The sound takes me back to growing up on a small farm outside of Lewis, Kansas where it didn't rain all that often and when it did it usually occurred overnight. I was curious why we were seldom able to see it rain, so I remember asking Dad once why the storms tended to move in at night. Of course he had an answer - Dad's always have an answer - but unfortunately I don't recall what it was.
Then early one summer morning I heard Dad hit that squeaky bottom stair as he made his way up to my room. When he got there he said, "I want you to hear this. Listen closely and you can hear the thunder way off in the distance". We waited, and sure enough in a short time the low rumble of thunder reverberated over the old farmhouse.
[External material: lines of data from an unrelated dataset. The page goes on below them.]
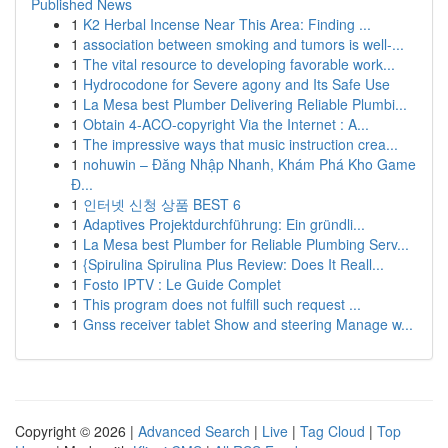
Published News
1
K2 Herbal Incense Near This Area: Finding ...
1
association between smoking and tumors is well-...
1
The vital resource to developing favorable work...
1
Hydrocodone for Severe agony and Its Safe Use
1
La Mesa best Plumber Delivering Reliable Plumbi...
1
Obtain 4-ACO-copyright Via the Internet : A...
1
The impressive ways that music instruction crea...
1
nohuwin – Đăng Nhập Nhanh, Khám Phá Kho Game
Đ...
1
인터넷 신청 상품 BEST 6
1
Adaptives Projektdurchführung: Ein gründli...
1
La Mesa best Plumber for Reliable Plumbing Serv...
1
{Spirulina Spirulina Plus Review: Does It Reall...
1
Fosto IPTV : Le Guide Complet
1
This program does not fulfill such request ...
1
Gnss receiver tablet Show and steering Manage w...
Copyright © 2026 |
Advanced Search
|
Live
|
Tag Cloud
|
Top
We went downstairs and watched the rain come in. While farmers have always looked forward to rain, I was happy for a different reason. I wasn't wired to sit on a tractor and rain usually meant a break from having to spend all day driving back and forth in the field. You see when I drove the tractor my mind began to wander and then inevitably, the tractor would begin to wander. Sooner rather than later, the swaths through the field always had that same rainbow pattern, a particular point of humor with Dad whose reputation was that you could fire a rifle down his rows they were that straight.
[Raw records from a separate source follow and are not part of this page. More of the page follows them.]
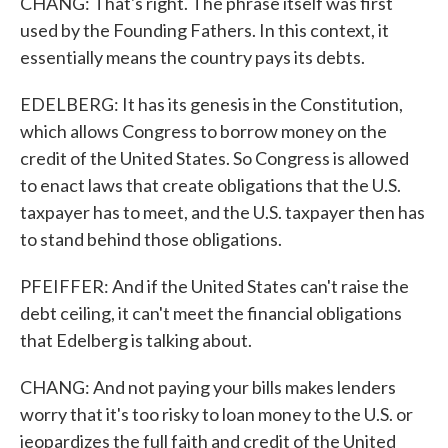
CHANG: That's right. The phrase itself was first
used by the Founding Fathers. In this context, it
essentially means the country pays its debts.
EDELBERG: It has its genesis in the Constitution,
which allows Congress to borrow money on the
credit of the United States. So Congress is allowed
to enact laws that create obligations that the U.S.
taxpayer has to meet, and the U.S. taxpayer then has
to stand behind those obligations.
PFEIFFER: And if the United States can't raise the
debt ceiling, it can't meet the financial obligations
that Edelberg is talking about.
CHANG: And not paying your bills makes lenders
worry that it's too risky to loan money to the U.S. or
jeopardizes the full faith and credit of the United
As I listen to the summer thunder, I think of other things Dad used to say. Yes, I know he didn't create these little sayings, he didn't patent them or put a trademark on them, but he did use them and I and my brothers remember them to this day.
"It won't rain until the wind stops blowing, and the wind won't stop blowing until it rains". This one seemed to be borne of spending his entire life watching summer after summer of lots of wind and very little rain. Yes, there is a bit of despondency in this saying but also a somewhat cynical sense of hope. I guess at some point the wind could possibly stop blowing in Kansas, stop blowing the ground around in large clouds of dust that were as common as tumbleweeds in that area each summer. It's no wonder that one of the few "rock" songs Dad would ever sing along with on the radio was Kansas' "Dust in the Wind".
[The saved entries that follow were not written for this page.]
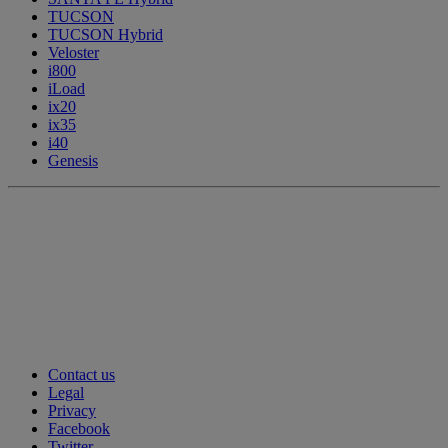
TUCSON
TUCSON Hybrid
Veloster
i800
iLoad
ix20
ix35
i40
Genesis
Contact us
Legal
Privacy
Facebook
Twitter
"If you can cut the mud holes you won't need to cut the rest of the field." This one seems a logical extension of the first saying. Dad had one field in particular that didn't seem to fit the area for it was a mucky quagmire. A rain on this particular piece of ground could keep you out of the field for a week. However, when it came time for wheat harvest Dad knew that if the mud holes were dry there hadn't been enough rain to make much of a crop on the rest of the field.
"Plant in the dust and the bins will bust." Are you picking up on a theme here? Most of Dad's sayings had something to do with dry, dusty conditions though this one was bursting with optimism. Honestly, there were many years when farmers had no choice but to drill the wheat into ground that hadn't seen rain in weeks/months and hope for the best.
I've carried the lessons of these sayings with me at every stop I've made in my career as the underlying logic can be applied to situations regardless of profession. I hope that I can pass them along to my own kids.
Dad can't listen for the distant thunder anymore, nor can he watch the effects of the incessant Kansas wind on the ground he used to scratch a living off of. But I know I will never forget one particular morning as he and I watched a summer rainstorm move in and the lessons about life that it brought with it.